Moving forward, Laumer and her team plan to investigate if other primate species and large-brained animals tease each other, hoping to better understand the evolution of this important (and highly entertaining) behaviour.


About our experts

Isabelle Laumer is a postdoctoral researcher at the Max Planck Institute of Animal Behavior, Radolfzell / Konstanz. She is a primatologist and cognitive biologist with ten years of experience studying great apes and Goffin cockatoos. Her primary research area falls within physical cognition, focusing on tool use and manufacture, tool innovation, template matching from memory and flexible multi-dimensional decision-making based on reward quality and tool functionality. Her work also delves into social cognition, exploring prosociality, inequity aversion, delay of gratification, theory of mind, and playful teasing in these animal subjects.
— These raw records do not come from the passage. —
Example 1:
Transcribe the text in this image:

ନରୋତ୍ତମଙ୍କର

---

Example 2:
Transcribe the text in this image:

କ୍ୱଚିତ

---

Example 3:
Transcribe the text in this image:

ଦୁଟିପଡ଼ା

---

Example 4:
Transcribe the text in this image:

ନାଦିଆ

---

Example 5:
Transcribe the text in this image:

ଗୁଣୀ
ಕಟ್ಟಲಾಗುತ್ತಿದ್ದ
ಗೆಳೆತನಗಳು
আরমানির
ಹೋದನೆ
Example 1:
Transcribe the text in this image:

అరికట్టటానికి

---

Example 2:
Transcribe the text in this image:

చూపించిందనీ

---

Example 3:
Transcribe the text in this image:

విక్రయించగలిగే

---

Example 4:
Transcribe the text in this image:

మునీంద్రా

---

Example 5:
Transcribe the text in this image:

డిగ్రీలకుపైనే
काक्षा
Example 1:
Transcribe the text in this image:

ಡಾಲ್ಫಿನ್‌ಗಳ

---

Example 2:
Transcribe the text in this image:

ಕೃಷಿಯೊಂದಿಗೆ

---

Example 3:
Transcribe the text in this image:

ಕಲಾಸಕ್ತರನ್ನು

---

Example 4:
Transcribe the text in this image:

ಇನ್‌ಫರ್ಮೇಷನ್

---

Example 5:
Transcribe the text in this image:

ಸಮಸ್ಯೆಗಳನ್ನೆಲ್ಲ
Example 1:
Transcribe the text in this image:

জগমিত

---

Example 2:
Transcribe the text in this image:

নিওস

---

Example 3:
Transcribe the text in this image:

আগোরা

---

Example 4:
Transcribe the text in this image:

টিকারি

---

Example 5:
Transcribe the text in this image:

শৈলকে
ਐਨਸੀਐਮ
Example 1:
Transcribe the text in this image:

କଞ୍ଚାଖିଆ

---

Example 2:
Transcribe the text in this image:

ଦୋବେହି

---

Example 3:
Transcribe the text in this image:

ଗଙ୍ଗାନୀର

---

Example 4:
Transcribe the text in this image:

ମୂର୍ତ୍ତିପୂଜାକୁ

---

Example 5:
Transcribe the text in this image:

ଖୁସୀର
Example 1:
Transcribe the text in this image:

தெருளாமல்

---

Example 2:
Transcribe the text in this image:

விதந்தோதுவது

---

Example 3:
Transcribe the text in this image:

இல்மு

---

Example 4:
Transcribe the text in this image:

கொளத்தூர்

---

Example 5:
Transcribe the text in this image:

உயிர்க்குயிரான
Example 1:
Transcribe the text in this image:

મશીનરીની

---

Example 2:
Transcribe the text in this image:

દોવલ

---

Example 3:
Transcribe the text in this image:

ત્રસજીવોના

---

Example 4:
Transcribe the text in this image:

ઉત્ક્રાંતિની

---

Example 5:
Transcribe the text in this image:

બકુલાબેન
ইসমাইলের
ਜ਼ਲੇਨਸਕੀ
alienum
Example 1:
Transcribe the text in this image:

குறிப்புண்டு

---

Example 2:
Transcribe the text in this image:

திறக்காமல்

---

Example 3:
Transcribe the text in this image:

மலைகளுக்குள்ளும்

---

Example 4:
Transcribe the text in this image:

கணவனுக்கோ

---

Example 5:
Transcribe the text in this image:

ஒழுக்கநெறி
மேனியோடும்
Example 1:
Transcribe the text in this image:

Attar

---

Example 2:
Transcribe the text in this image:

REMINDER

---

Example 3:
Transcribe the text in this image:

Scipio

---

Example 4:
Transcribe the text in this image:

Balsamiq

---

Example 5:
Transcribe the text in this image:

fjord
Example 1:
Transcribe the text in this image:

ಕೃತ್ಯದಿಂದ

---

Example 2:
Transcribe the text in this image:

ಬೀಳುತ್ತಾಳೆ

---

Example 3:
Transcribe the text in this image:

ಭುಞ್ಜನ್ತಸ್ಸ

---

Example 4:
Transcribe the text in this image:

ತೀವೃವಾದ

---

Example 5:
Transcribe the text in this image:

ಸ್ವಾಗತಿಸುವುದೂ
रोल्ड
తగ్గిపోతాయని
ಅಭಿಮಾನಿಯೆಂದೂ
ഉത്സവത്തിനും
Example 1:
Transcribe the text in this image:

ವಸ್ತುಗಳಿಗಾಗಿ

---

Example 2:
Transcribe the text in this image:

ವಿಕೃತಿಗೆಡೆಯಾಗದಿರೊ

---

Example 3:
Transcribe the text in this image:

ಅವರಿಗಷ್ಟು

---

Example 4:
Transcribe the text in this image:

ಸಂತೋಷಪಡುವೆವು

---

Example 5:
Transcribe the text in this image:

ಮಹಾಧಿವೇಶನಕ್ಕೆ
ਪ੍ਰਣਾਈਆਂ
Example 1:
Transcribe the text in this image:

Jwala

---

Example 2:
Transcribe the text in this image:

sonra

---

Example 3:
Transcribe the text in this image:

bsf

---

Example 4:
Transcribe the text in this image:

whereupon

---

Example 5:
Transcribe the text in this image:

Erica Cartmill is a professor of anthropology, cognitive science and animal behaviour at Indiana University. Her research bridges the fields of biology and linguistics, utilising both comparative and developmental methods to examine communication. Both her great ape and human research involve observing spontaneous interactions between communicative partners as well as employing communication games that allow for more controlled experimentation. Her work is particularly focused on whether gestures played a role in the origins of human language.